COSA FARE — Ritrascrivi senza modifiche il passo del brano su Mario Tronti che comincia con "Lo scorso 7" e termina con "quello del Novecento.".

BRANO DA LEGGERE —
* * * * *

Lo scorso 7 agosto è scomparso Mario Tronti, filosofo e politico, tra i più illustri teorici dell’operaismo e padre dell’autonomia del politico.
Mario Tronti, filosofo e politico, tra i più illustri teorici dell’operaismo, padre dell’autonomia del politico, si sofferma in questo libro-intervista, insieme al giornalista Andrea Bianchi, sulla deriva e sui fallimenti della sinistra, non solo italiana, e su come riprendere il cammino in un mondo radicalmente diverso rispetto a quello del Novecento.
Sul banco degli imputati, la cosiddetta sinistra nel suo complesso, con un particolare carico di responsabilità assegnato a quella di derivazione comunista. La sinistra che in questi ultimi decenni si è interessata quasi esclusivamente di diritti e ha trascurato i bisogni: lavoro, sicurezza, stato sociale, redditi perduti… Quante volte si nomina la parola cittadini e quante la parola lavoratori?

* * * * *

VOCI FORNITE —
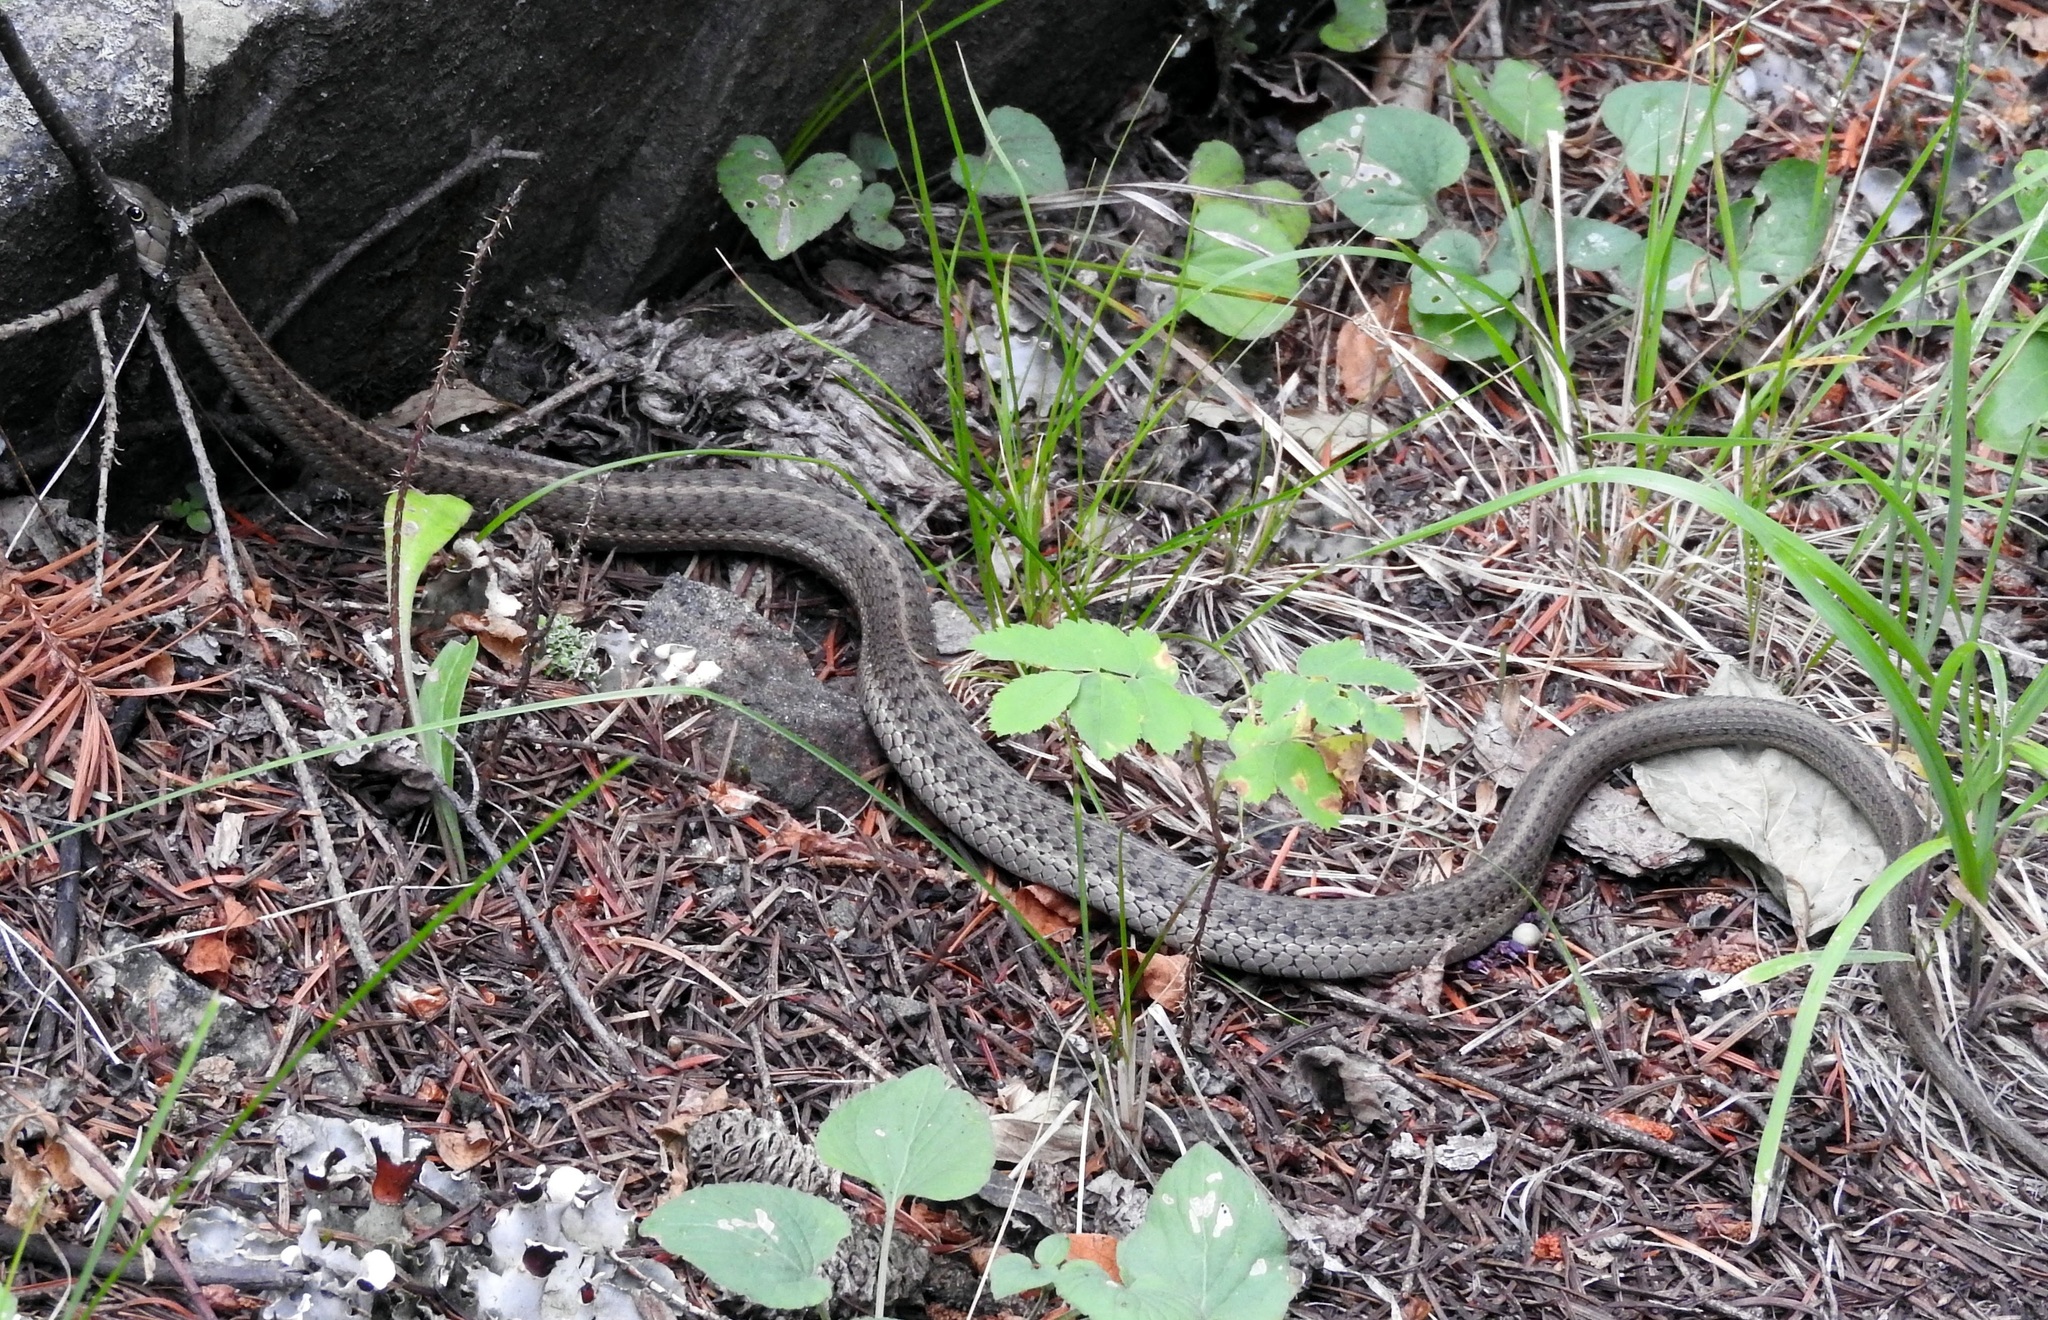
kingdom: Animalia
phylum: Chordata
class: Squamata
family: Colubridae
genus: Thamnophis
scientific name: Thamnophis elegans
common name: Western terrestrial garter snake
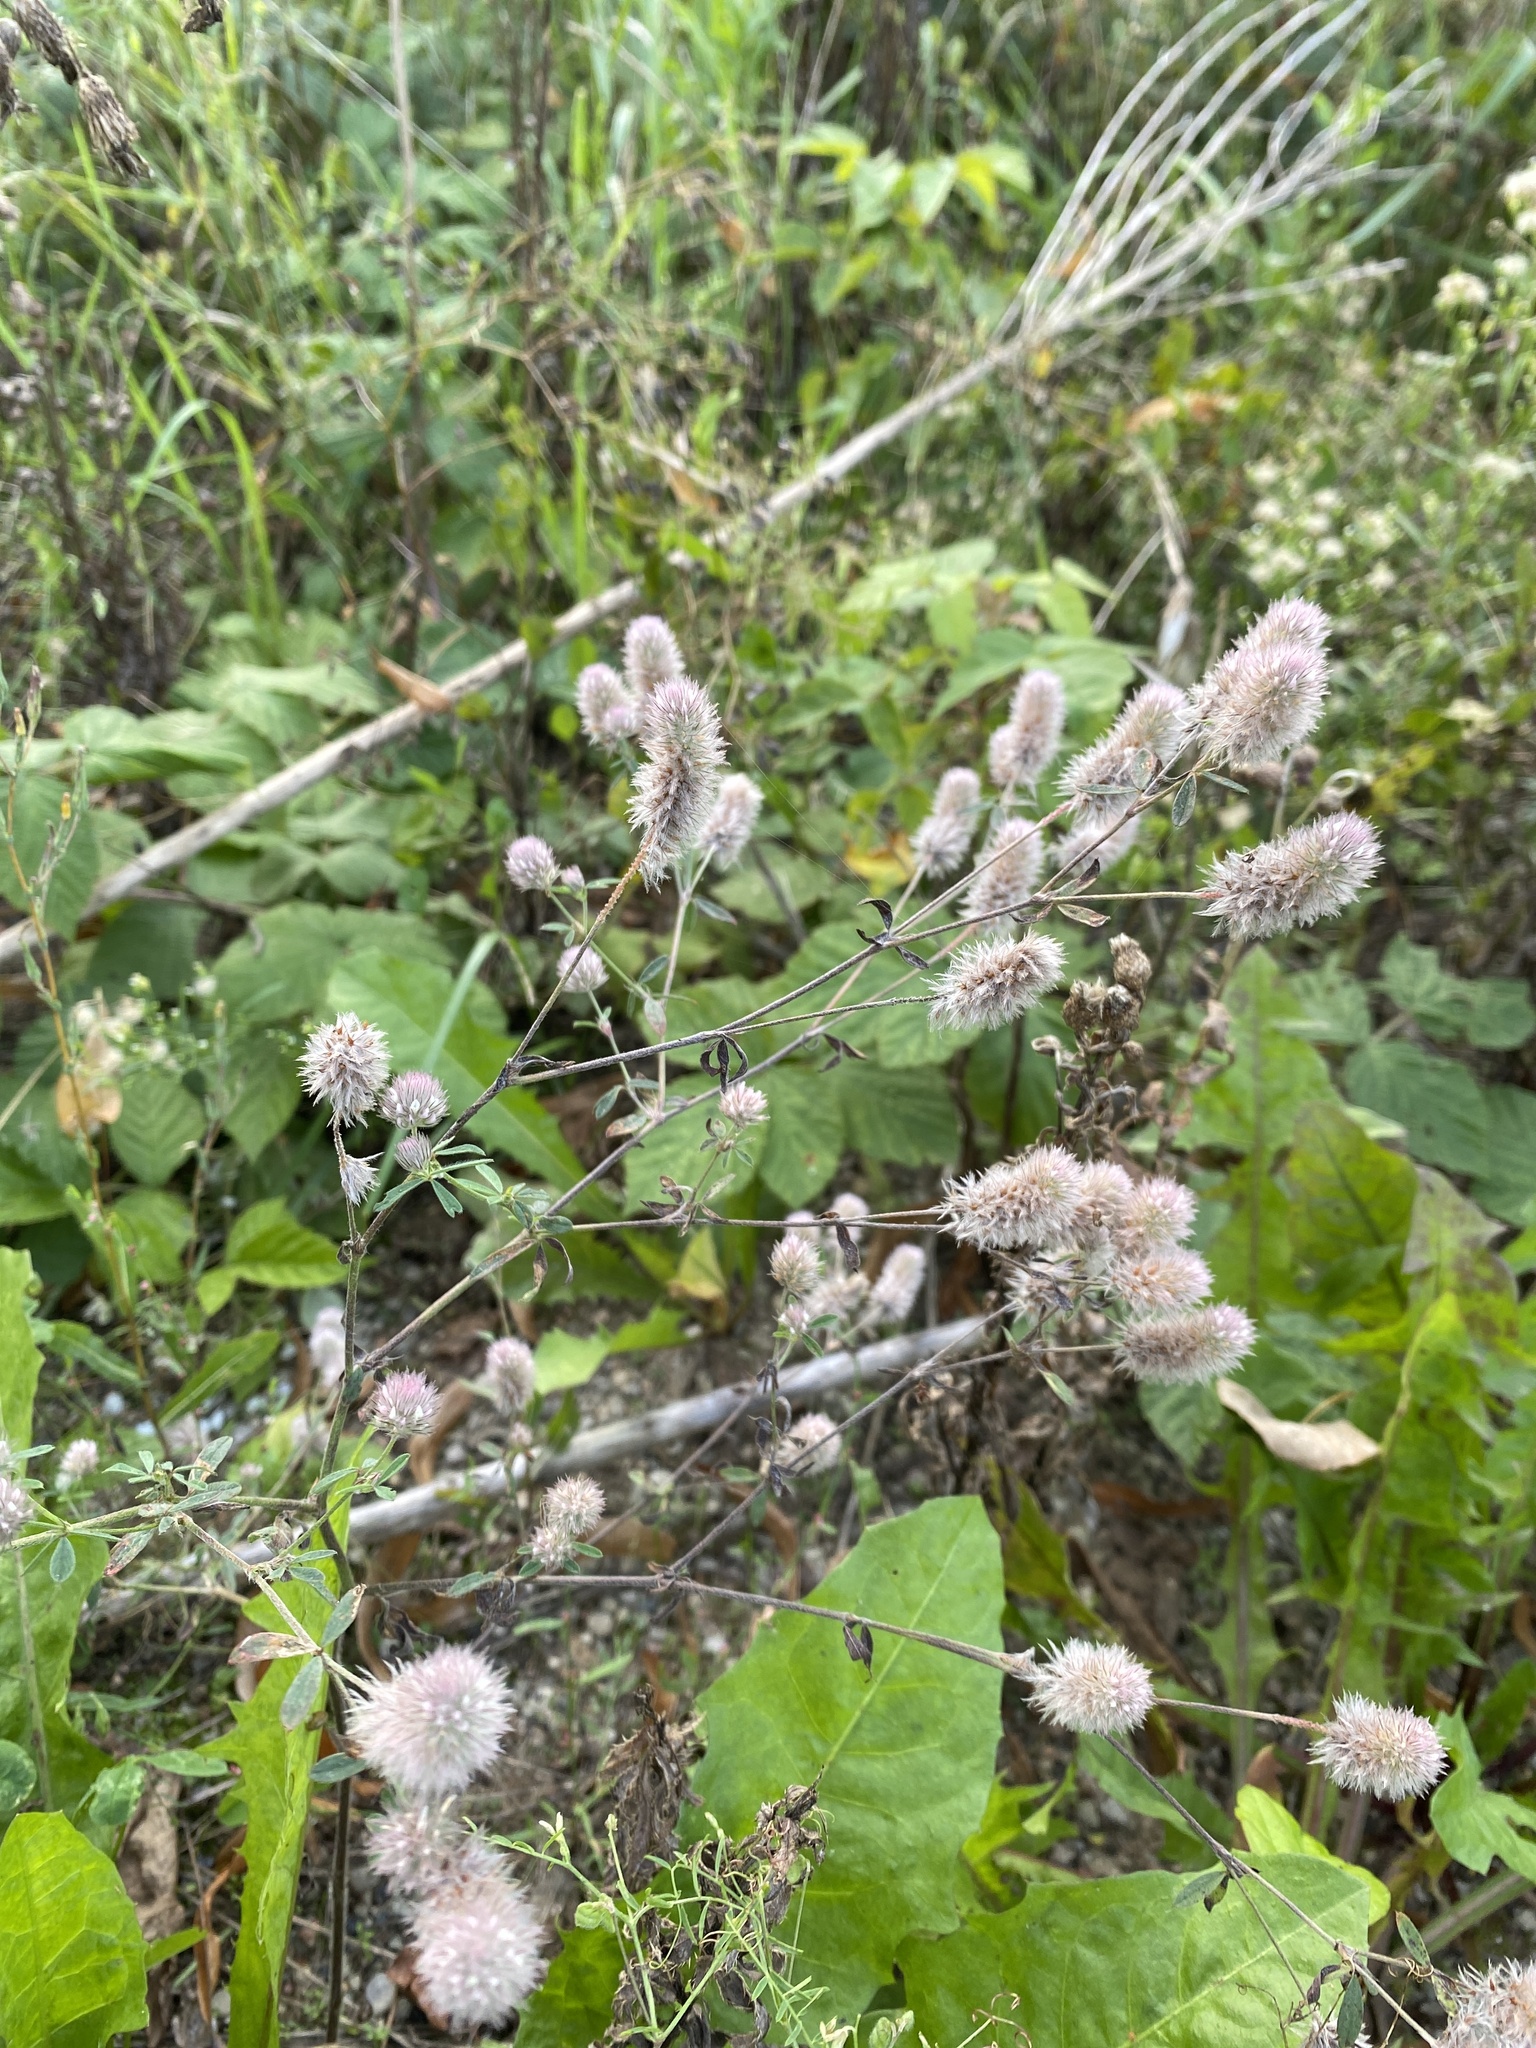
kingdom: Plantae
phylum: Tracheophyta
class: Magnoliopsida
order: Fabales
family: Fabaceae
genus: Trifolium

* * * * *

RISPOSTA —
Lo scorso 7 agosto è scomparso Mario Tronti, filosofo e politico, tra i più illustri teorici dell’operaismo e padre dell’autonomia del politico.
Mario Tronti, filosofo e politico, tra i più illustri teorici dell’operaismo, padre dell’autonomia del politico, si sofferma in questo libro-intervista, insieme al giornalista Andrea Bianchi, sulla deriva e sui fallimenti della sinistra, non solo italiana, e su come riprendere il cammino in un mondo radicalmente diverso rispetto a quello del Novecento.